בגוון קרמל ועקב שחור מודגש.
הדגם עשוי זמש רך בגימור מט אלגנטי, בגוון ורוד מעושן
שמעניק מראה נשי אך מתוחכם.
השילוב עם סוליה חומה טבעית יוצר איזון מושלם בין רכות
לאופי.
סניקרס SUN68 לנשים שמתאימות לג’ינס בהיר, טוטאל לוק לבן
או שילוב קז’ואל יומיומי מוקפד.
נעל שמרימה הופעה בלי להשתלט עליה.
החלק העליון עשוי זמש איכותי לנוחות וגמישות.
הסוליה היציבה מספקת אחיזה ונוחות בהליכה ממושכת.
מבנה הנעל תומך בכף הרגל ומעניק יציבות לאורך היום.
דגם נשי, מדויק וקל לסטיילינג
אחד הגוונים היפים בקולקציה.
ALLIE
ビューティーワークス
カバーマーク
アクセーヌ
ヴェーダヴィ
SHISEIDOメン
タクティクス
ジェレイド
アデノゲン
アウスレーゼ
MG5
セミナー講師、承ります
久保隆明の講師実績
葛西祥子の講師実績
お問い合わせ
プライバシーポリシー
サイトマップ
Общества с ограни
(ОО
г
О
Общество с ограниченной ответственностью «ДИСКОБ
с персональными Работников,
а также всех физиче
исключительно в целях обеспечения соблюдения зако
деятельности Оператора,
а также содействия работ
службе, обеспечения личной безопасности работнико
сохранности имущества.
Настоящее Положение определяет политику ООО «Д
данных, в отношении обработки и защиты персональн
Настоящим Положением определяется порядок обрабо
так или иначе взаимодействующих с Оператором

_____

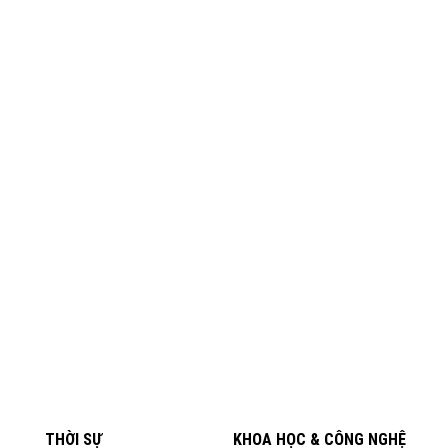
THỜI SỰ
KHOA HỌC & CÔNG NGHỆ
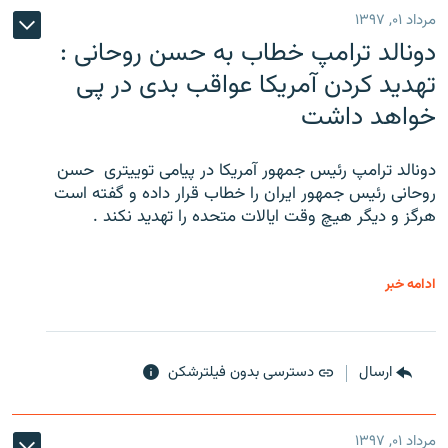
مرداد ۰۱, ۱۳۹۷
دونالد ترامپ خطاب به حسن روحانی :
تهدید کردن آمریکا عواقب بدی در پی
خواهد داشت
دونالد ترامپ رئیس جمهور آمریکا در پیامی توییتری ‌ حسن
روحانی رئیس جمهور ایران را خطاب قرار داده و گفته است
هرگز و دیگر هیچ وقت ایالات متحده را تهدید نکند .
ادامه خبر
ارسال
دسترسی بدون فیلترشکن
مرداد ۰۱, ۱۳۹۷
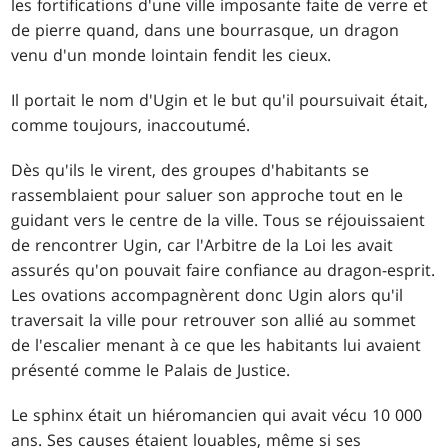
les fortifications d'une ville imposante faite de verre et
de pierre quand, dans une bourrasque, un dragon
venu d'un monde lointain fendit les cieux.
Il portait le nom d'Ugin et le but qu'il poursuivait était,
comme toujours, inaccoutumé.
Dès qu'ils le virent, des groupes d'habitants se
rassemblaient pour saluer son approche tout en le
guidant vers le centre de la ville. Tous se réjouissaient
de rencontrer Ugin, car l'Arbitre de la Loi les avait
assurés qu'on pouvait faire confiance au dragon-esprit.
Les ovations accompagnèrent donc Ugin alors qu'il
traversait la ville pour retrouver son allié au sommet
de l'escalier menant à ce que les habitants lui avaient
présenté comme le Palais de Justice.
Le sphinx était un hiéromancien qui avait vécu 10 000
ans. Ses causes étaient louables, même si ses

_____

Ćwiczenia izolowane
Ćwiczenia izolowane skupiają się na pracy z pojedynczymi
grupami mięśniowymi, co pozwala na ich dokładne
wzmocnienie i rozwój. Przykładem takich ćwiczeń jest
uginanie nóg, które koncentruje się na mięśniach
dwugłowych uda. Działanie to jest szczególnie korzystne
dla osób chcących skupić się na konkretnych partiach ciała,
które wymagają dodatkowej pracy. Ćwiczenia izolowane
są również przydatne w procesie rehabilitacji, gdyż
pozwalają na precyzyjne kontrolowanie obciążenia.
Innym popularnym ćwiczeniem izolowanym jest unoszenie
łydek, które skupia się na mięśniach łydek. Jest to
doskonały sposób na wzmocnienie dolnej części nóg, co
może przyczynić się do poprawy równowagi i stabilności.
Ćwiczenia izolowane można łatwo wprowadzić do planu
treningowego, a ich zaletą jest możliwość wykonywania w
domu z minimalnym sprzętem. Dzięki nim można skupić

_____

▶ **EXERCISE INSTRUCTIONS**:
Which lines above include the word "était"? Pick them out and copy them.

▶ **WRITTEN RESPONSE**:
Il portait le nom d'Ugin et le but qu'il poursuivait était,
Le sphinx était un hiéromancien qui avait vécu 10 000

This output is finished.